Mesmo com o reconhecimento da mais alta instância jurídica do país, ruralistas resistiam em desocupar o território tradicional indígena. A história se repete no Maranhão, onde segue em curso a desintrusão de não-índios em território dos Awá-Guajá, local bastante especulado por madeireiros. Em resposta a estas conquistas, os ruralistas, contra o estado democrático de direito, tentam potencializar ações ilegais.
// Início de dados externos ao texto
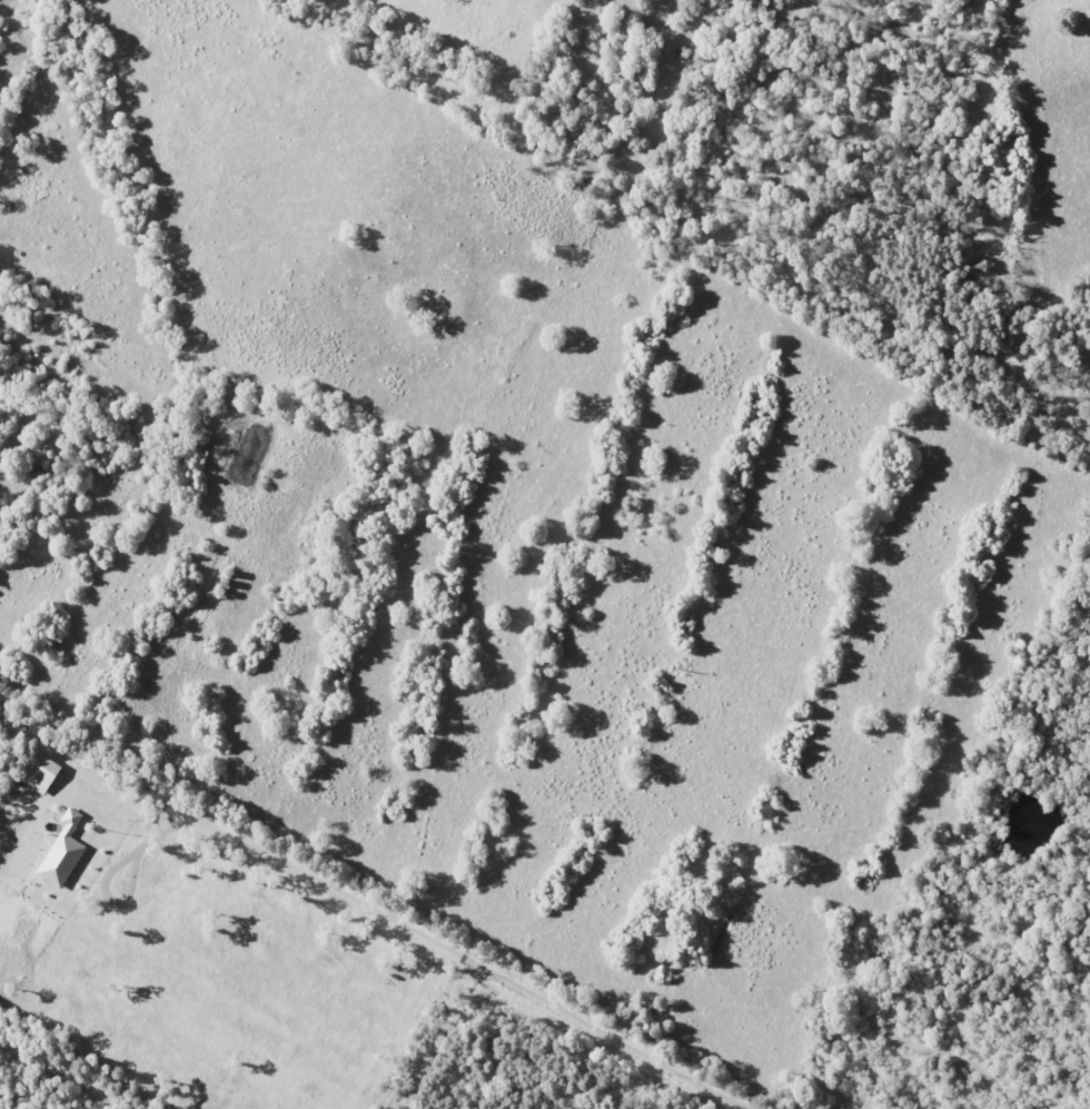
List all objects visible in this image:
building: (43, 774)
building: (65, 852)
road: (419, 930)

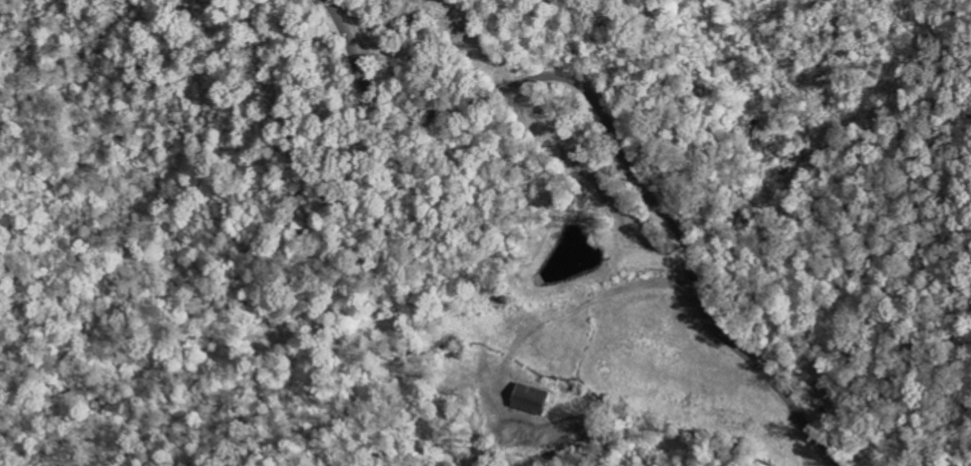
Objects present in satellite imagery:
road: (617, 143)
building: (530, 400)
O MPF revelou a influência dos ruralistas em outros estados de conflito na Bahia, Mato Grosso do Sul e Paraná e também a possível participação de parlamentares federais no caso. A investigação segue em curso e os documentos relacionados à possível participação de parlamentares federais no caso foram remetidos ao procurador-geral da República, Rodrigo Janot.
Ligação de líder ruralista com Aécio Neves
O áudio também mostra a ligação do líder ruralista que está preso, Sebastião Prado com o candidato à presidência, Aécio Neves-PSDB. Sebastião Prado seria o coordenador da campanha de Aécio no estado do Mato Grosso. “Tive pessoalmente com ele (Aécio). Eu inclusive vou coordenar a campanha dele lá no Mato Grosso”, afirma Sebastião Prado.